▶ Exercise aim: The records that follow should be copied out exactly, pictures excluded.
┄┄┄┄┄┄┄┄┄┄
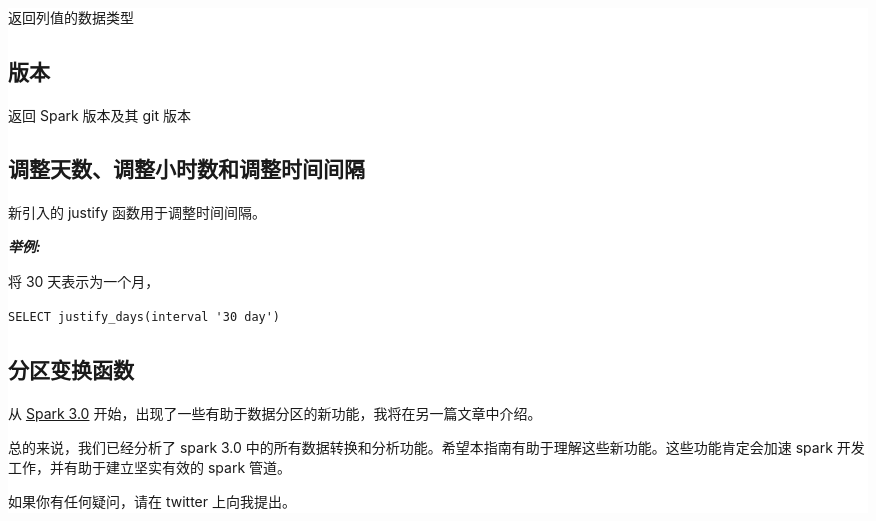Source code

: 返回列值的数据类型

## **版本**

返回 Spark 版本及其 git 版本

## **调整天数、调整小时数和调整时间间隔**

新引入的 justify 函数用于调整时间间隔。

***举例:***

将 30 天表示为一个月，

```
SELECT justify_days(interval '30 day')
```

## **分区变换函数**

从 [Spark 3.0](/swlh/5-free-online-courses-to-learn-big-data-hadoop-and-spark-in-2019-a553e6ccfe30) 开始，出现了一些有助于数据分区的新功能，我将在另一篇文章中介绍。

总的来说，我们已经分析了 spark 3.0 中的所有数据转换和分析功能。希望本指南有助于理解这些新功能。这些功能肯定会加速 spark 开发工作，并有助于建立坚实有效的 spark 管道。

如果你有任何疑问，请在 twitter 上向我提出。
┄┄┄┄┄┄┄┄┄┄
▶ Task result:
Source code

: 返回列值的数据类型

## **版本**

返回 Spark 版本及其 git 版本

## **调整天数、调整小时数和调整时间间隔**

新引入的 justify 函数用于调整时间间隔。

***举例:***

将 30 天表示为一个月，

```
SELECT justify_days(interval '30 day')
```

## **分区变换函数**

从 [Spark 3.0](/swlh/5-free-online-courses-to-learn-big-data-hadoop-and-spark-in-2019-a553e6ccfe30) 开始，出现了一些有助于数据分区的新功能，我将在另一篇文章中介绍。

总的来说，我们已经分析了 spark 3.0 中的所有数据转换和分析功能。希望本指南有助于理解这些新功能。这些功能肯定会加速 spark 开发工作，并有助于建立坚实有效的 spark 管道。

如果你有任何疑问，请在 twitter 上向我提出。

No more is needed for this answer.